Declaração da ilegalidade da pobreza ante a ONU

O aumento escandoloso dos níveis de pobeza no mundo tem suscitado movimentos pela erradicação desta chaga na humanidade.

No dia 9 de maio realizou-se um ato na Universidade Nacional de Rosário promovido pela Cátedara da Água, um departamento da Faculdade de Ciências Sociais, coordenado pelo Prof. Anibal Faccendi, em forma de uma Declaração sobre a ilegalidade da pobreza. Coube-me participar e fazer a fala de motivação. O sentido é conquistar apoios do congresso nacional, da sociedade e de pessoas de todo o continente para levar esta demanda às instâncias da ONU para conferir-lhe a mais alta validação.

+ + + +

Enunciado: Reproduza a parte do texto sobre a ilegalidade da pobreza que começa em "No dia 9 de" e termina em "mais alta validação.", substituindo "apoios" por "adesões".

Itens fornecidos:
+ + + +

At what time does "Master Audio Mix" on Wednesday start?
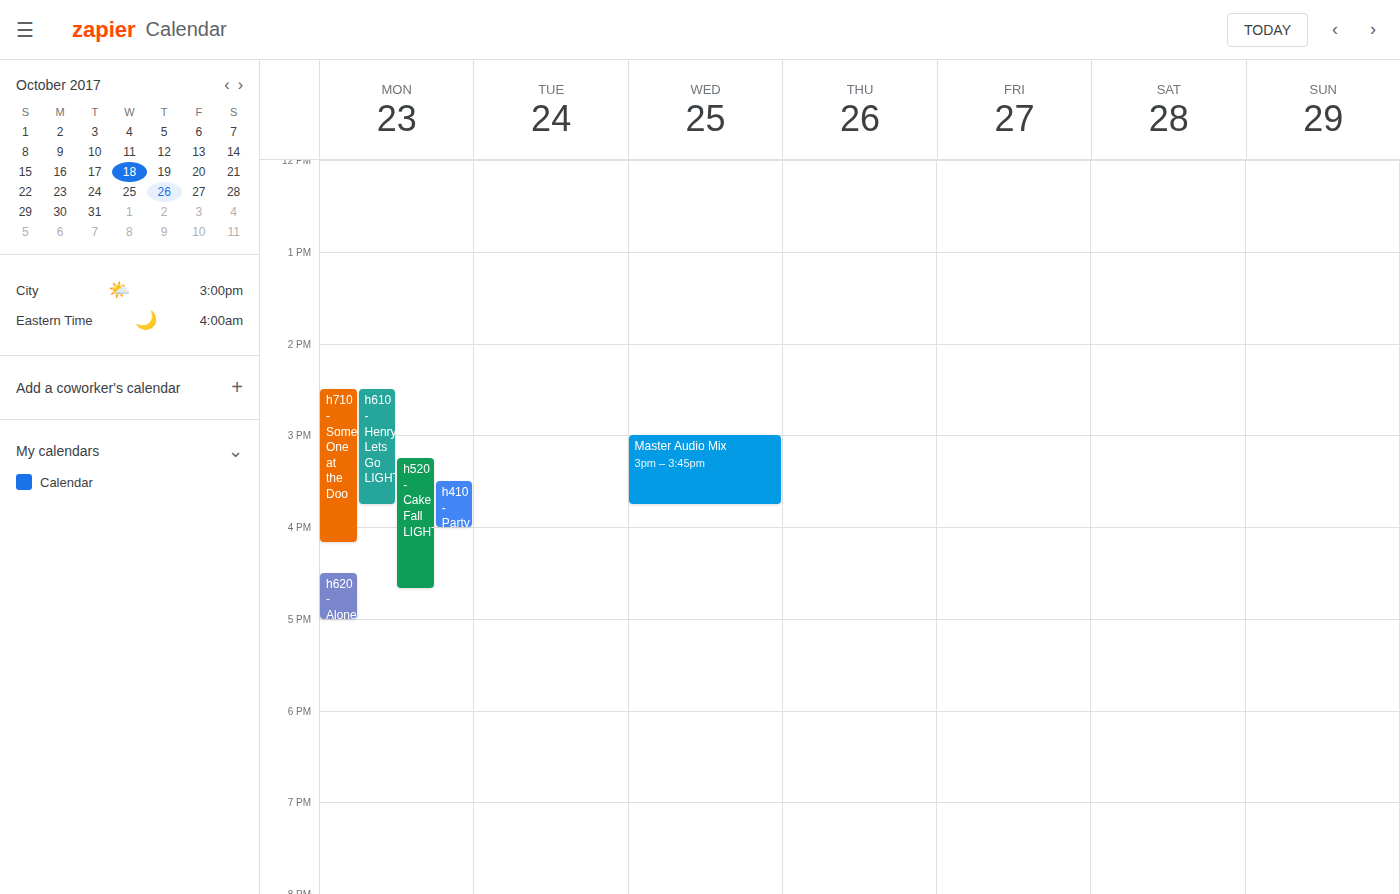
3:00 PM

+ + + +

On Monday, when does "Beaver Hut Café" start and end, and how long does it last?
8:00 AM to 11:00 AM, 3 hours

+ + + +

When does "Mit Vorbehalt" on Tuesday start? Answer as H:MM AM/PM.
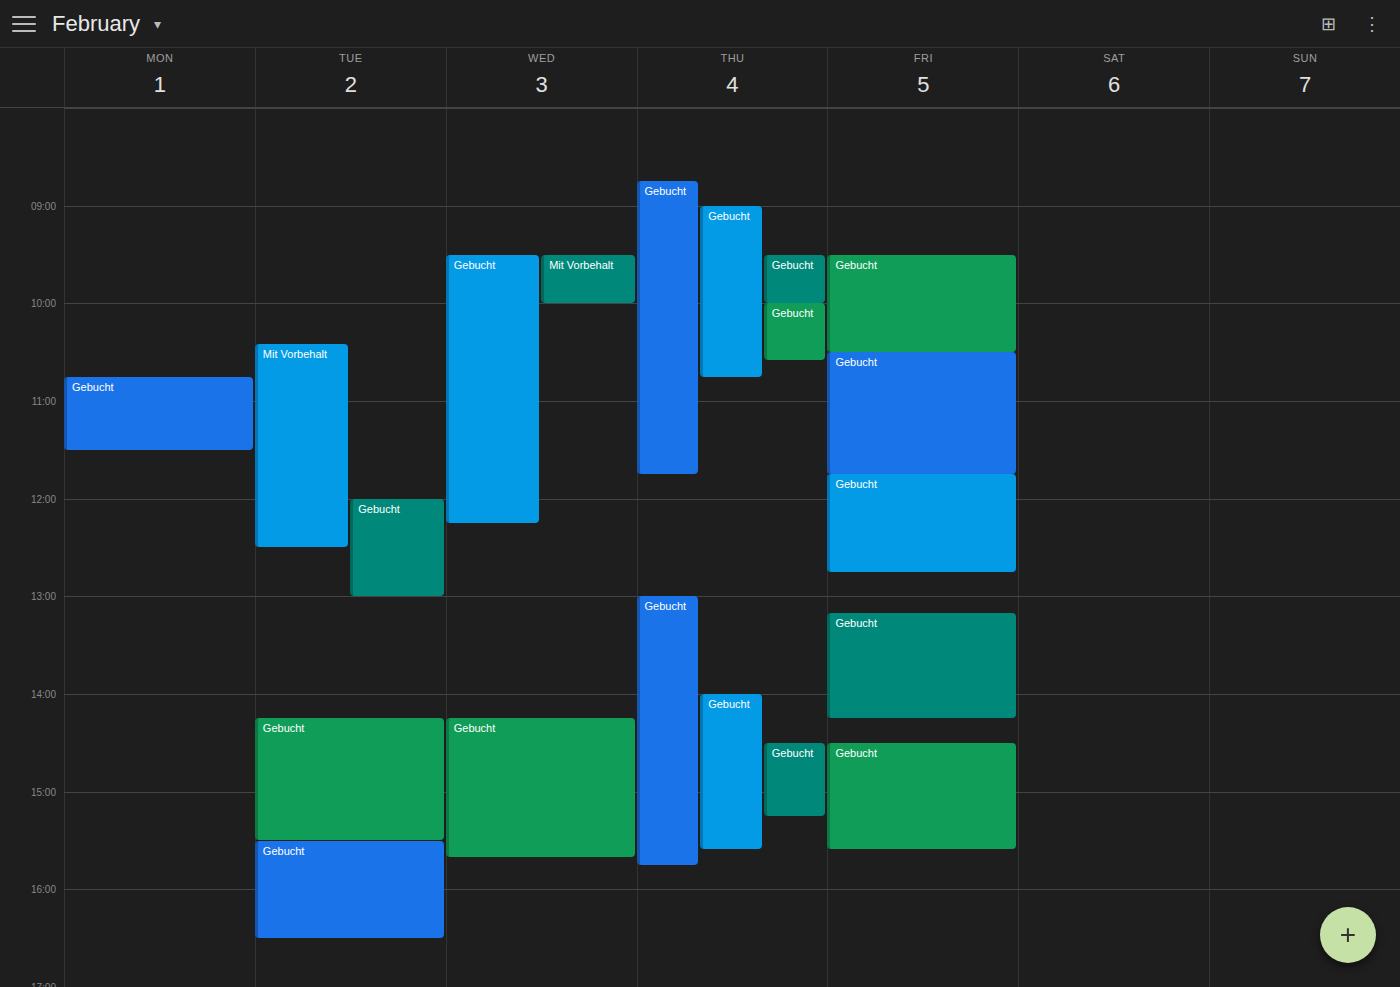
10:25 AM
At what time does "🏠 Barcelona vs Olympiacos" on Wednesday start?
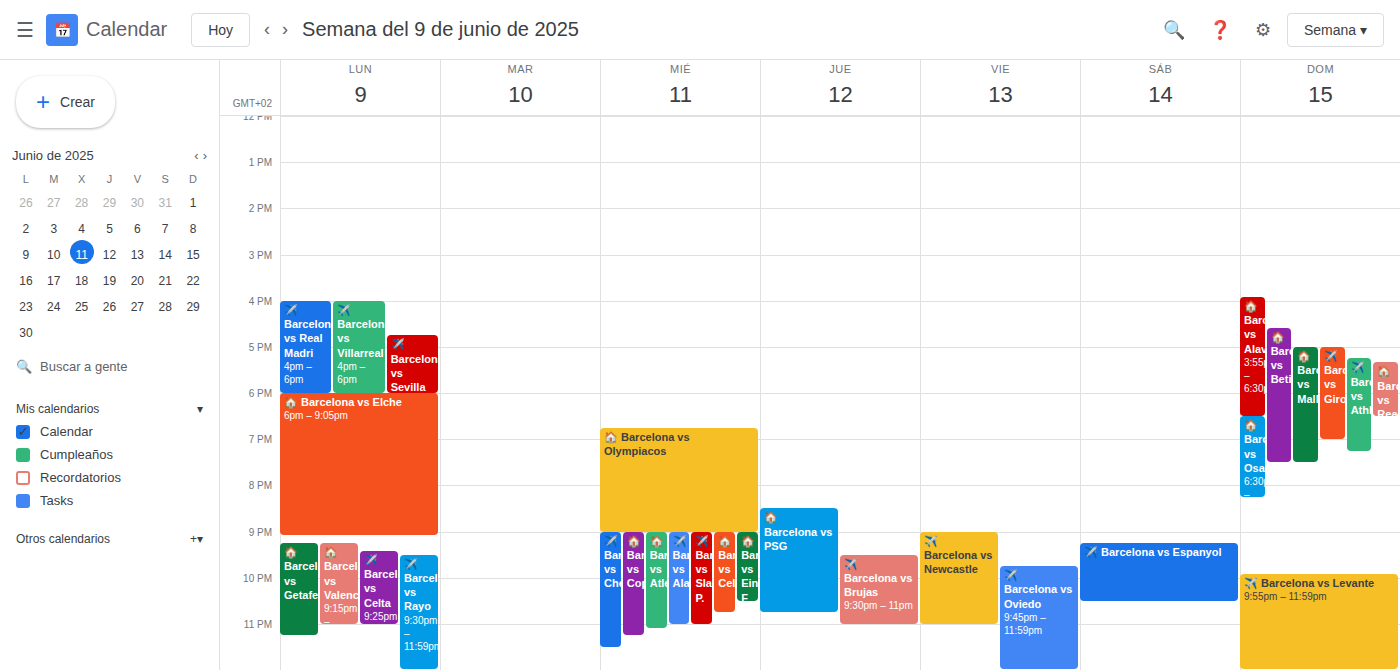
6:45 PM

+ + + +

Resposta final:
No dia 9 de maio realizou-se um ato na Universidade Nacional de Rosário promovido pela Cátedara da Água, um departamento da Faculdade de Ciências Sociais, coordenado pelo Prof. Anibal Faccendi, em forma de uma Declaração sobre a ilegalidade da pobreza. Coube-me participar e fazer a fala de motivação. O sentido é conquistar adesões do congresso nacional, da sociedade e de pessoas de todo o continente para levar esta demanda às instâncias da ONU para conferir-lhe a mais alta validação.